Going Through the Motions Amid General Condemnation

Página/12 of Buenos Aires reported that according to the Electoral Council, Ortega obtained 75% of the vote. In an election with seven arrested candidates, the government estimated that the turnout was 65% of the electoral roll. Other organizations argue that the abstention rate reached 80%. The contest was strongly questioned by the United States and the European Union but approved by Russia and Venezuela.

MercoPress of Montevideo noted that “Ortega, who came to power in 2007, equated his opponents with terrorism and said they were ‘demons’ who wanted neither peace nor tranquility in Nicaragua and opted for violence. The Sandinista regime has cracked down on protests, which Ortega considered a failed coup attempt. Ortega said his incarcerated rivals were conspirators.” “They were conspiring, they did not want these elections to take place, therefore these elections are, thank God, a sign, a commitment by the vast majority of Nicaraguans to vote for peace,” argued Ortega. Meanwhile, US President Joseph Biden has called the elections a “pantomime.” Nicaraguan opposition groups gathered in Madrid, Miami, Panama, and Washington to repudiate the elections and ask the world not to recognize the electoral results in Nicaragua, considering that the process was just a farce to re-elect Ortega. Human Rights Watch’s (HRW) José Miguel Vivanco wrote on Twitter that “Ortega will assume his fourth consecutive term due to repression, censorship, and fear.”

El Tiempo of Bogotá wrote that Ortega “strengthened his authoritarian power,” with 39 opposition leaders arrested (including businessmen, peasants, and students), 50 non-governmental organizations declared illegal, some 150 political prisoners, tens of thousands of Nicaraguans in exile for security or economic reasons, and the police occupation of the influential newspaper La Prensa. El Tiempo of Bogotá also noted that the Inter-American Commission on Human Rights (IACHR) and the Regional Office of the UN High Commissioner for Human Rights for America denounced the exercise for its “lack of guarantees and freedoms.”
_ _ _ _ _ _ _
Problem description
In the passage on Nicaragua's election, retype everything from "Going Through the" down to "Russia and Venezuela." word for word.

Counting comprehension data
_ _ _ _ _ _ _
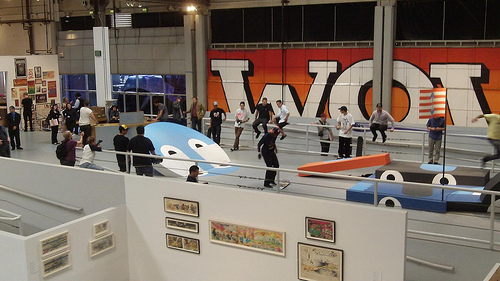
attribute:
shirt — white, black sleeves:
[81, 140, 99, 164]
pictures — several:
[13, 57, 31, 79]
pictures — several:
[35, 72, 46, 87]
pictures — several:
[16, 82, 33, 93]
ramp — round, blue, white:
[144, 120, 233, 174]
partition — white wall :
[21, 196, 135, 275]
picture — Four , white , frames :
[92, 220, 109, 236]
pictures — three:
[160, 192, 202, 254]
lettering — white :
[208, 55, 494, 127]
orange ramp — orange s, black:
[294, 151, 391, 170]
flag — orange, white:
[416, 85, 449, 122]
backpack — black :
[55, 140, 68, 160]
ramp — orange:
[98, 101, 235, 195]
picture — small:
[13, 57, 28, 81]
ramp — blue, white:
[146, 121, 237, 180]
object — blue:
[132, 120, 237, 182]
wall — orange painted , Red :
[206, 51, 488, 123]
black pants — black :
[259, 151, 285, 191]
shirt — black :
[48, 96, 86, 133]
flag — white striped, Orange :
[394, 84, 471, 141]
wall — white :
[3, 43, 66, 139]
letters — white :
[212, 53, 482, 125]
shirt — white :
[335, 115, 356, 140]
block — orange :
[295, 145, 393, 177]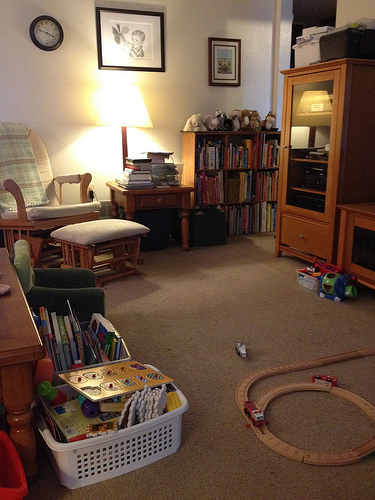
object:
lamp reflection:
[294, 90, 332, 150]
_ _ _ _ _ _ _
Solved exercise
Going Through the Motions Amid General Condemnation

Página/12 of Buenos Aires reported that according to the Electoral Council, Ortega obtained 75% of the vote. In an election with seven arrested candidates, the government estimated that the turnout was 65% of the electoral roll. Other organizations argue that the abstention rate reached 80%. The contest was strongly questioned by the United States and the European Union but approved by Russia and Venezuela.